Task objective =
Could you render every line of the entries below as a numbered list, dropping blank lines and leaving out the pictures?

Data under study =
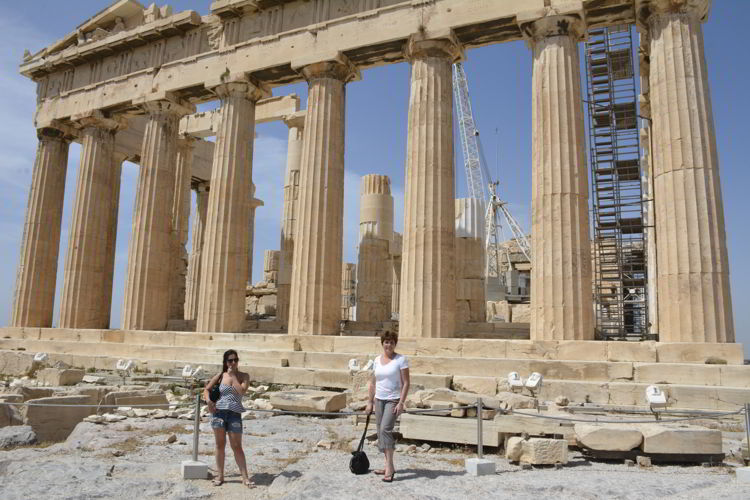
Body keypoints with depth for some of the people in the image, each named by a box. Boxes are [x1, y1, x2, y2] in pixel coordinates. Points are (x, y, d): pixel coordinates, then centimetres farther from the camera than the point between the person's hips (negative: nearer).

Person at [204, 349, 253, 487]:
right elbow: (206, 389, 9)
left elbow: (241, 391, -14)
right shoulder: (221, 376, 4)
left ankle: (245, 477, 7)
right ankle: (220, 476, 21)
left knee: (237, 447, 1)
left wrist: (233, 375, -9)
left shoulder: (244, 376, 2)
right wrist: (208, 400, -10)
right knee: (220, 445, 9)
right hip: (219, 412, 1)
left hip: (234, 414, -1)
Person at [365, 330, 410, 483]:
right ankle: (389, 466, 21)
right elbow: (373, 383, 14)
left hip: (393, 400, -6)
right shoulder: (377, 360, 8)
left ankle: (389, 467, -14)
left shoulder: (401, 359, -7)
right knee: (381, 432, 9)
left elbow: (406, 383, -9)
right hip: (379, 400, 6)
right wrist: (370, 402, 12)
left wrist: (401, 403, -16)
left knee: (385, 429, -20)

Written reply =
1. Body keypoints with depth for some of the people in the image, each named by a box. Boxes are [x1, y1, x2, y2] in pixel coordinates. Points are (x, y, d): pixel coordinates, then centimetres farther from the camera than the point between the person's hips (negative: nearer).
2. Person at [204, 349, 253, 487]:
3. right elbow: (206, 389, 9)
4. left elbow: (241, 391, -14)
5. right shoulder: (221, 376, 4)
6. left ankle: (245, 477, 7)
7. right ankle: (220, 476, 21)
8. left knee: (237, 447, 1)
9. left wrist: (233, 375, -9)
10. left shoulder: (244, 376, 2)
11. right wrist: (208, 400, -10)
12. right knee: (220, 445, 9)
13. right hip: (219, 412, 1)
14. left hip: (234, 414, -1)
15. Person at [365, 330, 410, 483]:
16. right ankle: (389, 466, 21)
17. right elbow: (373, 383, 14)
18. left hip: (393, 400, -6)
19. right shoulder: (377, 360, 8)
20. left ankle: (389, 467, -14)
21. left shoulder: (401, 359, -7)
22. right knee: (381, 432, 9)
23. left elbow: (406, 383, -9)
24. right hip: (379, 400, 6)
25. right wrist: (370, 402, 12)
26. left wrist: (401, 403, -16)
27. left knee: (385, 429, -20)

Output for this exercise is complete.